A measure of volatility linked to the Nasdaq 100 Index posted gains for the month, rising in tandem with the Nasdaq 100 Index itself, which was up around 8%. The lockstep moves show how the recent rally in tech stocks is upending traditional derivatives market dynamics. Typically, market volatility decreases when stock prices increase and vice versa.
behind the movements? According to Chris Murphy, co-head of derivatives strategy at Susquehanna International Group, the tech rally has sparked a rush for bullish option bets that would pay off if the sector continues to rise, as well as option hedging that would protect any gains accumulated by investors . This has also led to increased volatility on the Nasdaq.
This is typically a sign of extreme optimism and reflects just how much excitement surrounding artificial intelligence is gripping the stock and derivatives markets. For example, traders have pushed prices higher on Nvidia-related bullish options.

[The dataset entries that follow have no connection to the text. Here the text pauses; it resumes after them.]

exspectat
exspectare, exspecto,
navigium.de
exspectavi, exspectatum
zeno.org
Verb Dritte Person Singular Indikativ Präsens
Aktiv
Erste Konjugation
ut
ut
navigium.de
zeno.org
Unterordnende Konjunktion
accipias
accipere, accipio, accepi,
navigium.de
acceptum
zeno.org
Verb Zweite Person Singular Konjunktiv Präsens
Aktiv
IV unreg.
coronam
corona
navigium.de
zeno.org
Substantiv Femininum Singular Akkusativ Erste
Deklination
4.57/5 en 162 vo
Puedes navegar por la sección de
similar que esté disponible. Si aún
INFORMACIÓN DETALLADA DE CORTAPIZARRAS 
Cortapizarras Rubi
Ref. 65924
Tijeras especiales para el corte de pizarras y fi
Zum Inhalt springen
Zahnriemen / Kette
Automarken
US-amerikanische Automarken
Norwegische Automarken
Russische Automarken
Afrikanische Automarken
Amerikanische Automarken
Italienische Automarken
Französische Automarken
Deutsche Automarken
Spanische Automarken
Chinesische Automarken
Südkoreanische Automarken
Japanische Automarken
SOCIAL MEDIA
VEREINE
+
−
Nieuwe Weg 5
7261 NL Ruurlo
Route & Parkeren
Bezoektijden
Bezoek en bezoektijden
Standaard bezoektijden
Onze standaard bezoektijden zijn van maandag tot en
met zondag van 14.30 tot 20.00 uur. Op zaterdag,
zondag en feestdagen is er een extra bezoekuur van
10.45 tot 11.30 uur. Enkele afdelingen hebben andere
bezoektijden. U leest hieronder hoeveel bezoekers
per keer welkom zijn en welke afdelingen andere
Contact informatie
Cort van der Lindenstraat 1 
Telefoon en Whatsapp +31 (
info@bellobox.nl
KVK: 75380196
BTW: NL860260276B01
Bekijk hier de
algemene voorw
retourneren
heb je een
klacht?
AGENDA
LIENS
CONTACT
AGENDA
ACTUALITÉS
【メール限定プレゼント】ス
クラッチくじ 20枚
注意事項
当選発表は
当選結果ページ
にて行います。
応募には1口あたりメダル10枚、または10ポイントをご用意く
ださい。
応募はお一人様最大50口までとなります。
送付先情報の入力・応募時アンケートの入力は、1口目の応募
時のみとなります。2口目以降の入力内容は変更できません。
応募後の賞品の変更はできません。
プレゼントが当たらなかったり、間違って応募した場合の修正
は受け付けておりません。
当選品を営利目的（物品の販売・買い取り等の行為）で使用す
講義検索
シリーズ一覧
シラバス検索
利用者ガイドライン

Volatility also rose along with stock prices for meme stocks in 2021 as investors rushed to place big bets on stocks like AMC Entertainment and GameStop.
Some traders seemed surprised by the big rally and turned to the options market for a catch-up trade.
“Many missed this surge,” said Jeremy Wien, managing partner at Moo Point Capital Management. “Either they want to get in (FOMO) or they need to get in (underperforming).”